Sharing in Collaboration

When people think of collaboration, they often think of the sharing of ideas together sitting around a table. But often collaboration can just mean working together on a project that has already been defined, and hoping to make it the best it can be along the way by working together. However, actually sharing within that environment requires an extra level of vulnerability. It requires you to risk giving away your best idea, questioning someone else,s, or revealing your secret sources. All too often collaboration is limited to working together to produce something, when really it's an opportunity create through learning from one another.

Don't limit yourself to successes.

We all like success stories, especially when they're our own. We love to celebrate when our team or someone on it succeeds, but do we value the failures as highly? Often these are the lessons and advice that no one wants to learn from, but they're a crucial part of the creative ideation process. Nothing tells you what could work more than finding out what doesn't. The more you can separate what won't be effective, the more you can focus on the right answer. Experimenting in the creative process is essential, and digging into the reason why someone wouldn't/didn't work is crucial to a trajectory of continuous improvement.

Don't just share your successes, share where you've failed, what didn't work, and why. Show people that you value them enough to prevent them from having to make the same creative mistakes that you did. Providing a place of trust and honesty is so valuable in a vulnerable team environment. If people don't feel it's safe to fail, they'll always be hesitant to take risks, and risks are what keep us pushing forward. Give your team the gift of going second in sharing their failures—for me, that is collaboration.

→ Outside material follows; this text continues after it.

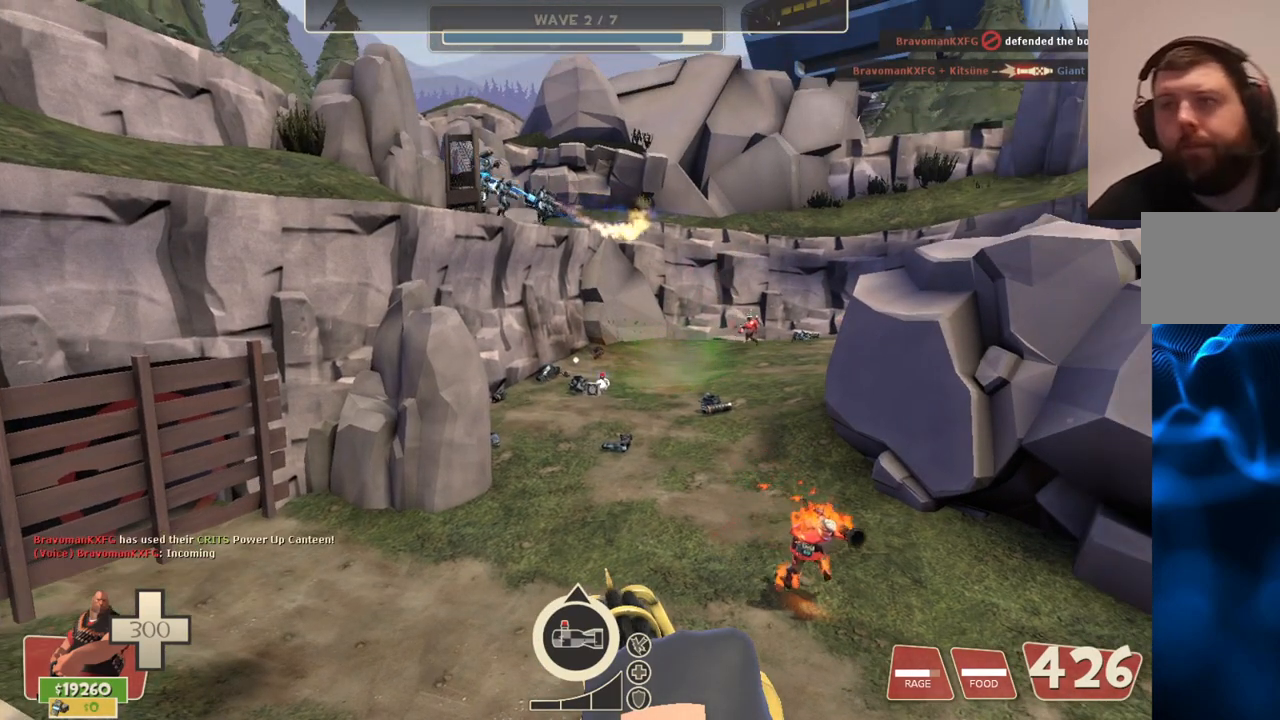
{"buttons": ["L2"], "left_stick": "center", "right_stick": "center", "events": []}
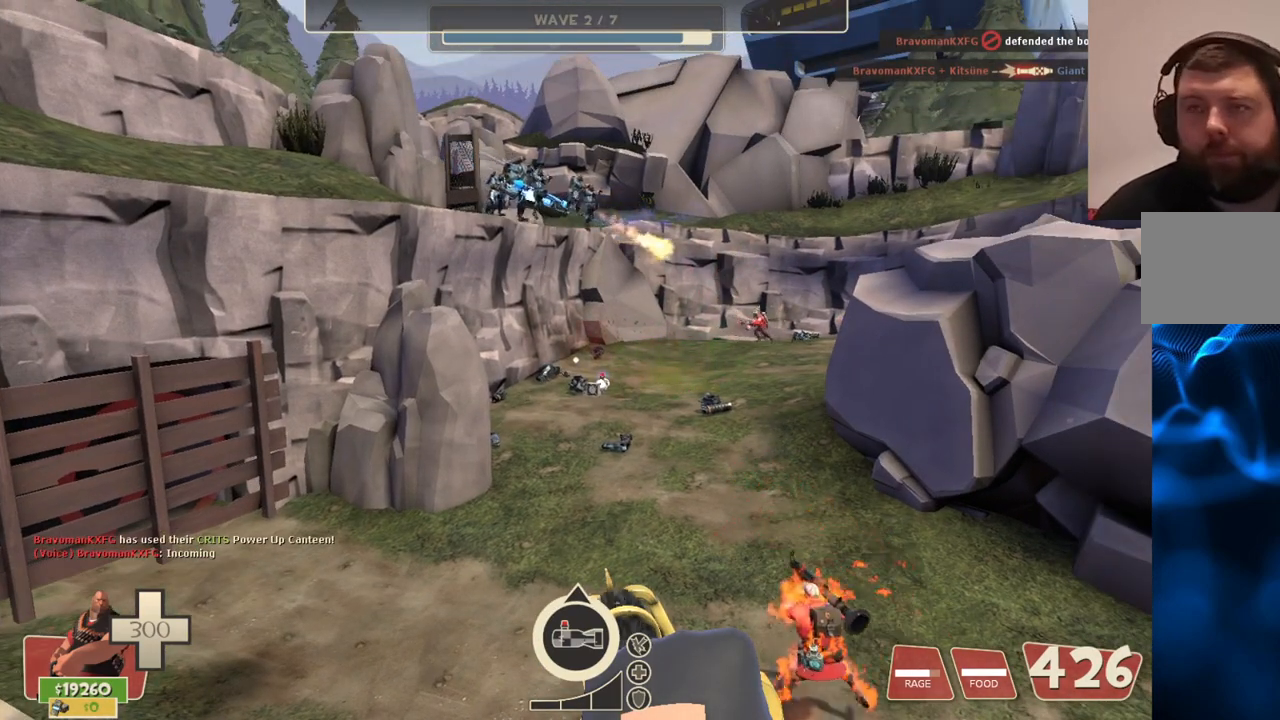
{"buttons": ["L2", "R2"], "left_stick": "center", "right_stick": "center", "events": [[350, "R2", "down"]]}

Sharing may result in stealing.

And that's ok. Your ideas may get taken when you share, but isn't the purpose of a team to run with the best idea possible? If you're keeping great ideas to yourself you're not only cheating your team, you're cheating yourself. Our ideas can feel like our currency in a creative world, we can feel like it's what gives us value.

It's not about us, it's about our team. Giving away your ideas keeps you creating by forcing you to come up with new ones. If you always live in the world of giving away your best ideas, you'll always be looking for another one, in which case everyone wins. Giving away what you think is your best idea often is what makes room for your next one. Creating a culture where there is value to giving away your ideas helps your team realize that it's safe for them to give their best idea to you.

Sharing your thoughts on someone else's work is essential to them improving. I can't think of an instance when someone has given me brutally honest feedback on something and it didn't make the design better. It can confirm a suspicion you were trying to ignore, or at least make you question the 'why' behind what you're designing. The truth, the best, the greatest has nothing to hide. Question everything and naturally the greatest ideas will float to the top.

Share Inspiration.

We all have places books where we go to be inspired. For some it's a location, being around certain people, a folder you have stashed in Dropbox, Dribbble, or some other well-curated website of visual goodness. While it's tempting to hoard that inspiration to yourself, we have to share it. We're in this together, and what good are we if we don't keep the greater goal in mind. Akin to the idea of sharing your ideas, it gets the best ideas out there, keeping you on a constant pursuit for what's next. That my friends is what keeps you innovating, what keeps you searching, learning, experimenting.

Don't just work beside the people, work with them and learn from them. Being a part of team can be the most valuable asset of a creative, don't squander the opportunity to improve with the help of those around you by trying to go it alone.